Naturally I have read this thread with interest seeing as I opted out of rads with the oncs blessing.

So I made my decision, then dithered, then thought about changing my mind again and again - and now finally I am happy with it. 

pnmg02 - good luck with your decision making.  It's not easy x 

pnmg02

Janet456

Did your lumpectomy have any DCIS? The only thing I'm having a little difficulty with is on the original biopsy the pathology was intermediate with comedo necrosis. The BS didn't seem to concerned about that originally and I forgot to ask him about it yesterday after the final path. I will ask the RO. Also, when they did the path on the biopsy they did a MIB1 KI-67 test which most labs don't do I've found out from much research. But mine was 20% which again from research I've found is borderline aggresive, but most doc don't use it as a prognosis tool. I will ask the RO about that too.  I do know what you mean about wavering back and forth. Yesterday I was very excited about no rads but today I'm wondering. I figure I'll go back and forth until I have to get down to the nitty gritty and make a final decision. Just like I did deciding on rather to have lx or mx. Sure am glad I didn't go with a mx, I would be really be second guessing my decisions.

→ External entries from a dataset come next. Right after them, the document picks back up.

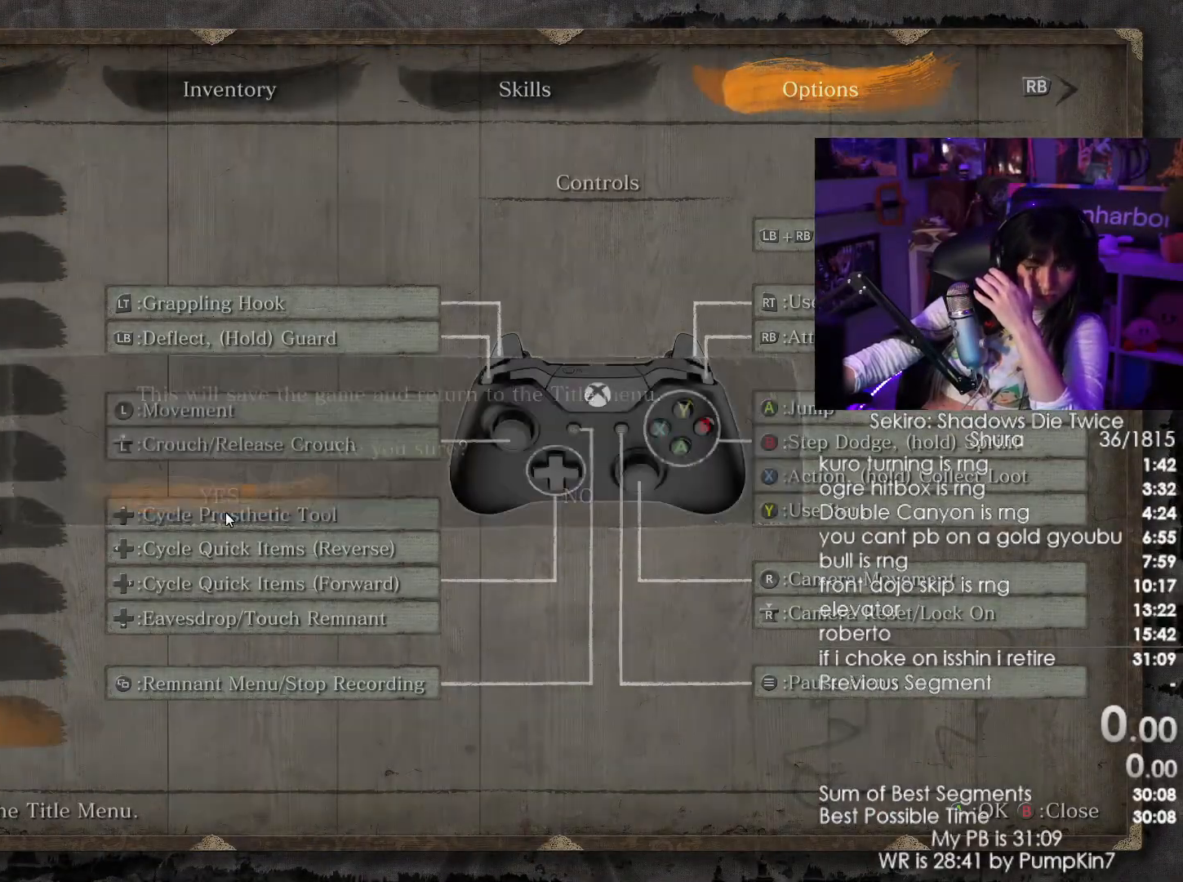
{"keys": [], "mouse": [], "events": []}
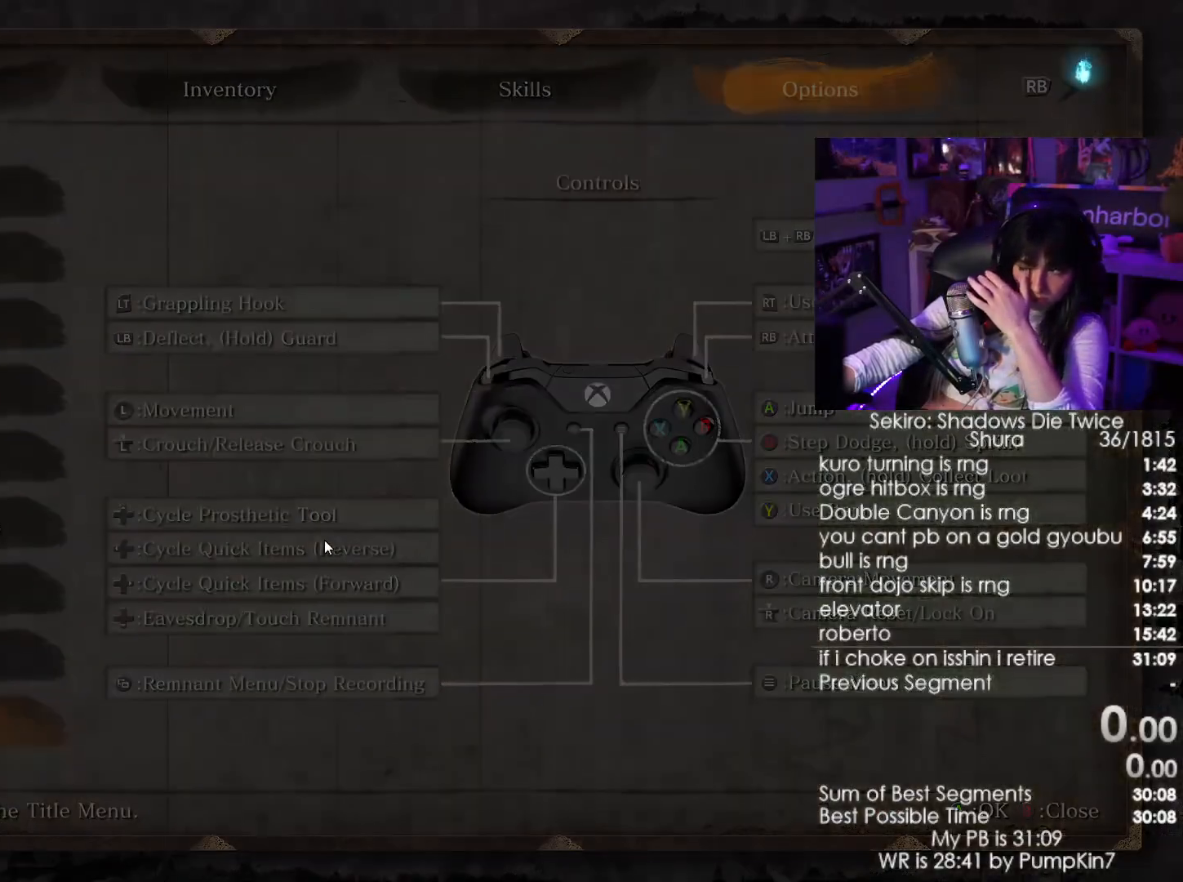
{"keys": [], "mouse": [], "events": []}
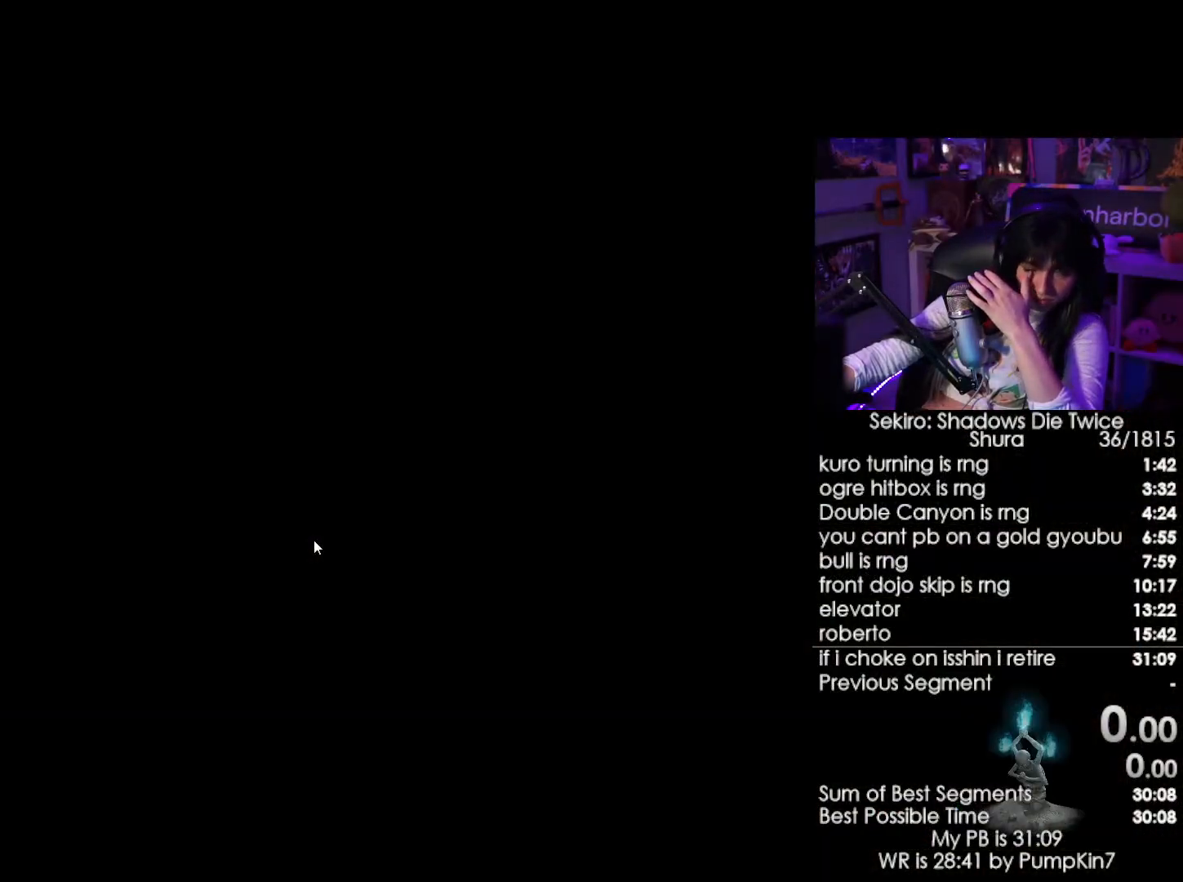
{"keys": [], "mouse": [], "events": []}
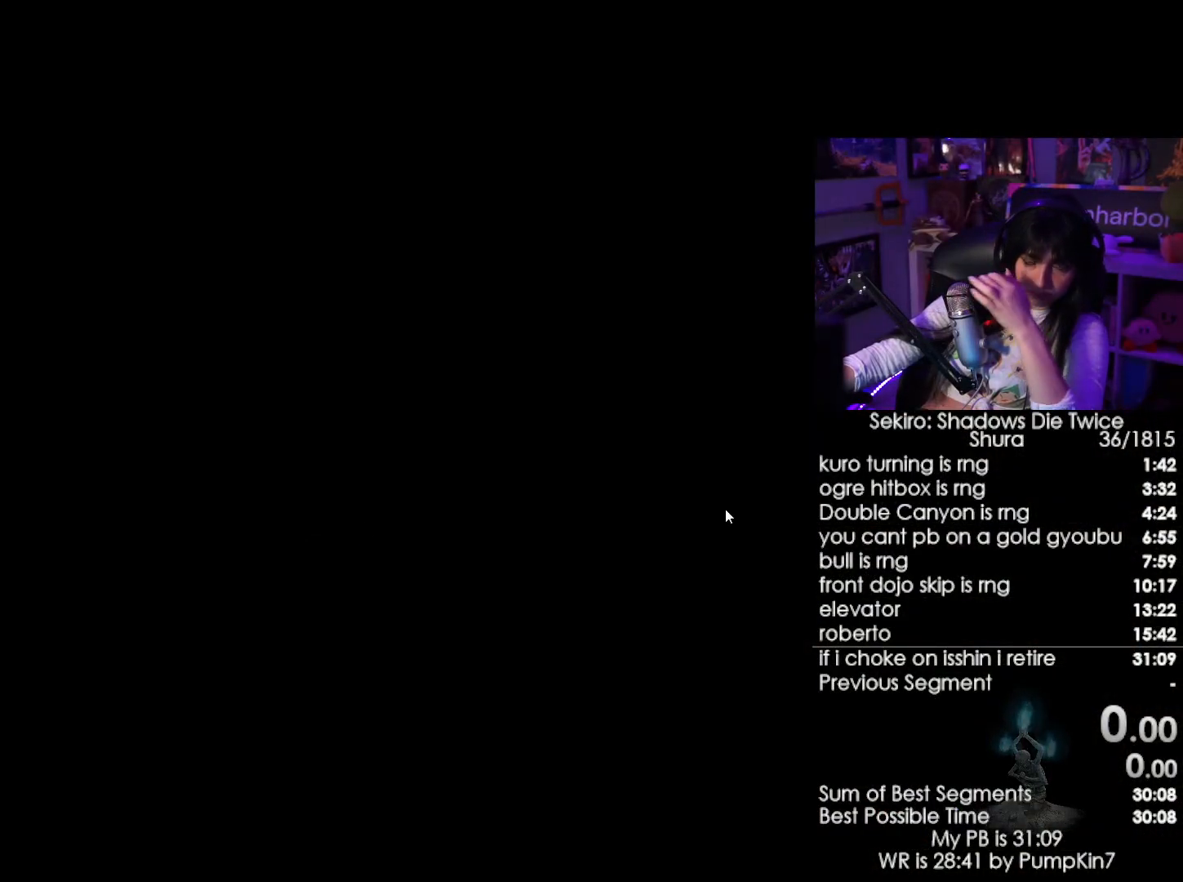
{"keys": [], "mouse": [], "events": []}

good luck and keep posting and letting me know how you are doing.

Janet456

Hi Pam

Make sure you write everything down and ask all your questions.  You have an excellent grasp of all the details of your situation so as long as you get all the answers you will be able to make a decision that's right for you.  I doubt you will have to decide immediately either so you can come home and mull it all over and take a bit of time.

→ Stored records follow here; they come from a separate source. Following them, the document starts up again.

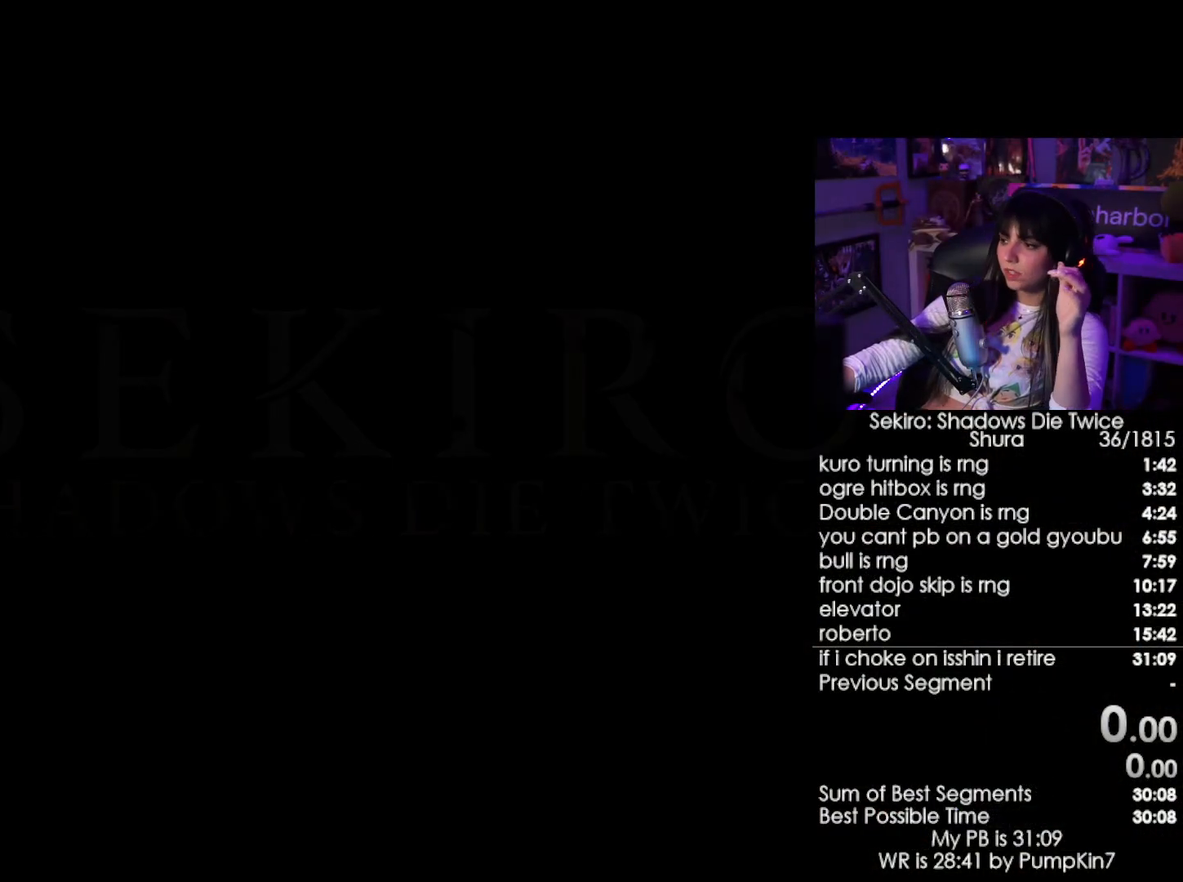
{"keys": [], "mouse": [], "events": []}
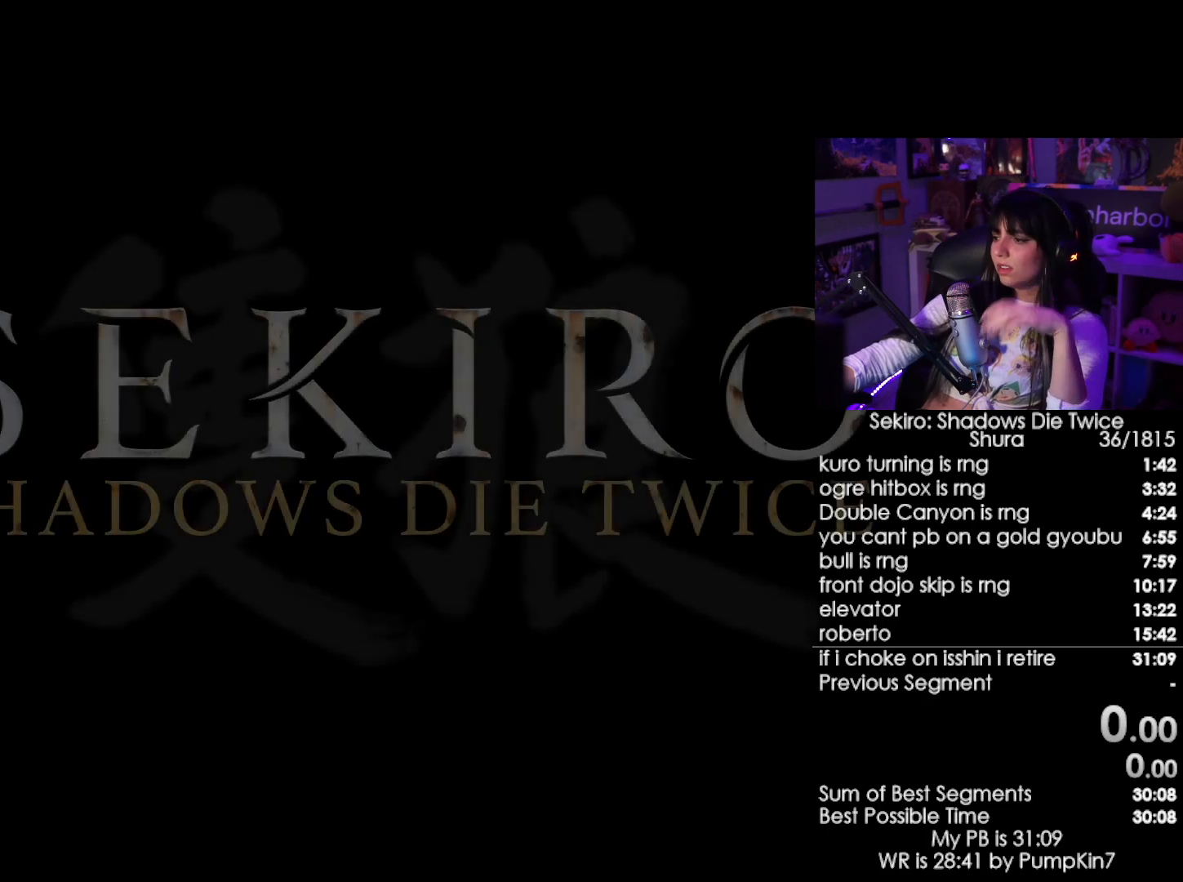
{"keys": [], "mouse": [], "events": [[217, "mouse_left", "down"], [317, "mouse_left", "up"]]}
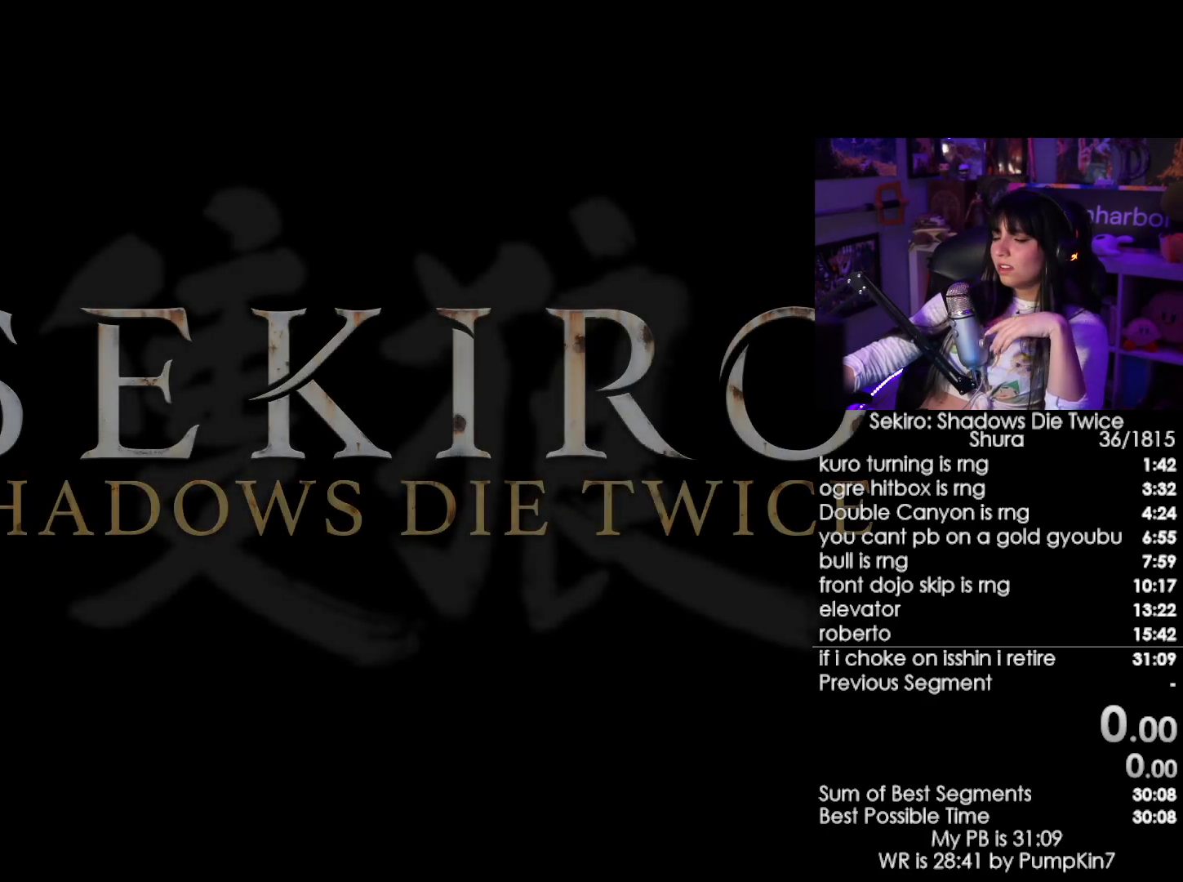
{"keys": [], "mouse": [], "events": []}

I didn't know any of those details, all I knew was that it was intermediate grade.  In the UK they don't test for er/pr for pure DCIS either.

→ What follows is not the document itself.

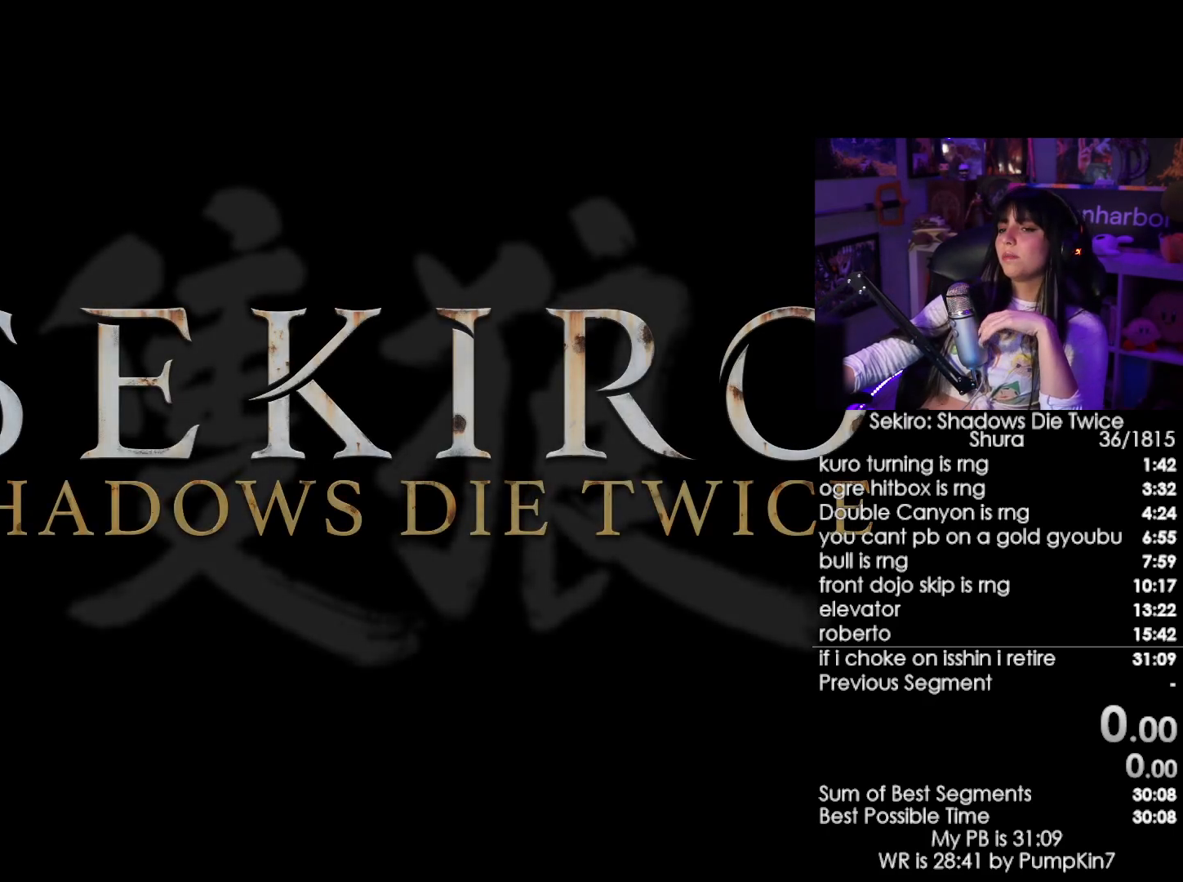
{"keys": [], "mouse": ["left"], "events": [[200, "mouse_left", "down"], [300, "mouse_left", "up"], [434, "mouse_left", "down"]]}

Mine is a bit of an unusual story in that I was a birads 5 for a large ill-defined tumour, which after several biopsies turned out to be a B9 tubular adenoma.  When I had the lumpectomy they took it away and on final pathology they found 9mm of DCIS grade 2 on the outside edge so it was picked up as an "incidental finding".  As the margins were clear I just had to see an RO but only to be told I didn't need rads.  His words were "he wouldn't lose any sleep over me not having rads" so whoopee I was out of there toot sweet!

Then I got to the dithering stage and now I've come to be happy with my decision.  Part of my reasoning was that if I ever have to deal with this again, and next time it's invasive, I would rather bring out the rads weapon then.  Hopefully I won't need it.

It's such a personal decision and you have to make the right decision for you and the trick is then - to not look back.  So much easier said than done! xxx 

SJW1

I consulted with Dr. Lagios in 2007. Part of the deal is that you get to talk to him personally for 45 minutes. The other cool thing is that he uses the Van Nuys Prognostic Index to calculate your risk of recurrence without radiation. Using the VNPI, he calculated my risk as only 4 percent. Because of that, I felt I could reasonably opt out. It gave me great peace of mind to know that my risk was so low.

Best,

Sandie

Barbi811

Thank you for your post..

It has been three weeks since my lumpectomy..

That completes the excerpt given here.